(Saved data entries)
——

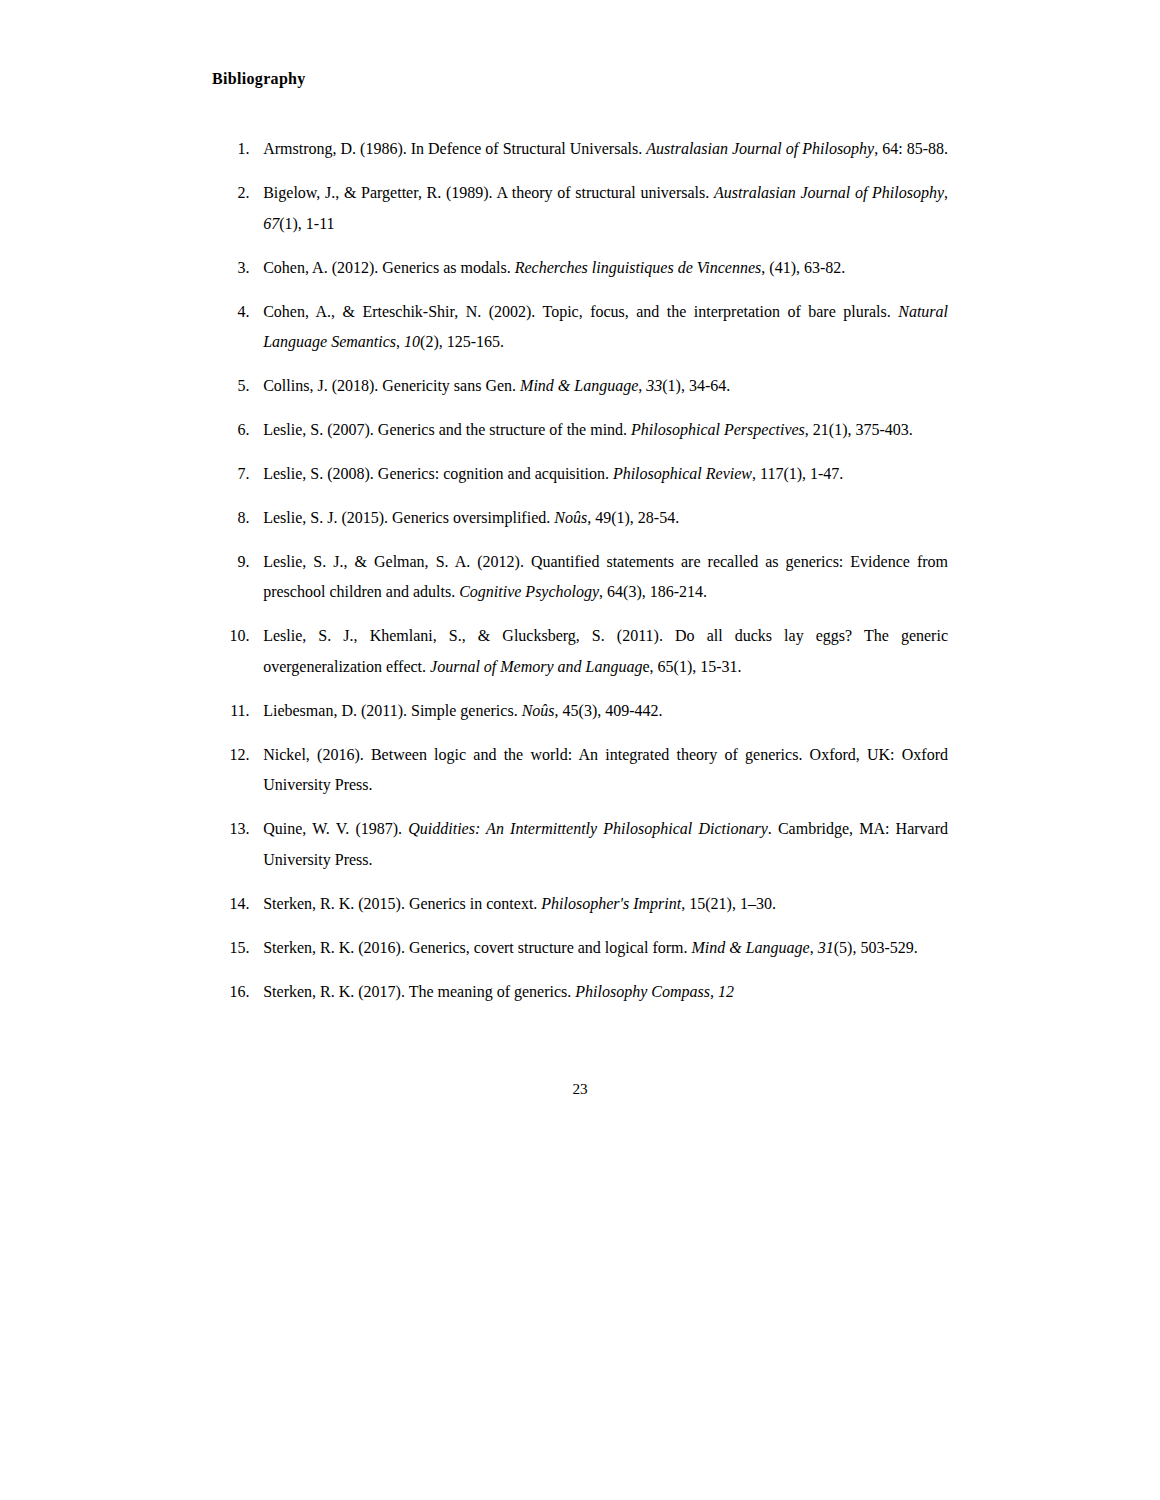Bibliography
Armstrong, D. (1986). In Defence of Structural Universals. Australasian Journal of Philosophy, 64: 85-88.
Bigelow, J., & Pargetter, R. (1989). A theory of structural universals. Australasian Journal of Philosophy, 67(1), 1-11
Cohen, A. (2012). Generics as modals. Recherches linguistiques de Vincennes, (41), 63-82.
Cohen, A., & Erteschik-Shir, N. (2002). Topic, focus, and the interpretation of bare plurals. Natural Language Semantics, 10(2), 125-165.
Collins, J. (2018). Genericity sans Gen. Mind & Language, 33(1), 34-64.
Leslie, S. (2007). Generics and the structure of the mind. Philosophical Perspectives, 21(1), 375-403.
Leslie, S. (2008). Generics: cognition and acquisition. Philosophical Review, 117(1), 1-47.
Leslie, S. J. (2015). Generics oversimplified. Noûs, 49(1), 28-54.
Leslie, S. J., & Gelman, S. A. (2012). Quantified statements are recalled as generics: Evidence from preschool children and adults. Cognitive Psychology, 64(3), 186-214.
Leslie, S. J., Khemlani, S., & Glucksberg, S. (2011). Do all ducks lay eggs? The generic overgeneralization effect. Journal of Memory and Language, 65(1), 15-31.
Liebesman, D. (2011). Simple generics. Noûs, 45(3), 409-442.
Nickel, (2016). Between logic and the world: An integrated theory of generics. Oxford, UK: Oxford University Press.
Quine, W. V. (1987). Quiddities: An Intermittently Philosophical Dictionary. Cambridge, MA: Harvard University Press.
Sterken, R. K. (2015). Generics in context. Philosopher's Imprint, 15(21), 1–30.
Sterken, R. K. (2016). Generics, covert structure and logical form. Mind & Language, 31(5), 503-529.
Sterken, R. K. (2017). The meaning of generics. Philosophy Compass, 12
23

——

**What you will do:** "Cohen, A., &" marks the last line to keep. Retype every line from the start of the entries through that one, exactly, and drop the pictures.

**Exercise answer:**
Bibliography
Armstrong, D. (1986). In Defence of Structural Universals. Australasian Journal of Philosophy, 64: 85-88.
Bigelow, J., & Pargetter, R. (1989). A theory of structural universals. Australasian Journal of Philosophy, 67(1), 1-11
Cohen, A. (2012). Generics as modals. Recherches linguistiques de Vincennes, (41), 63-82.
Cohen, A., & Erteschik-Shir, N. (2002). Topic, focus, and the interpretation of bare plurals. Natural Language Semantics, 10(2), 125-165.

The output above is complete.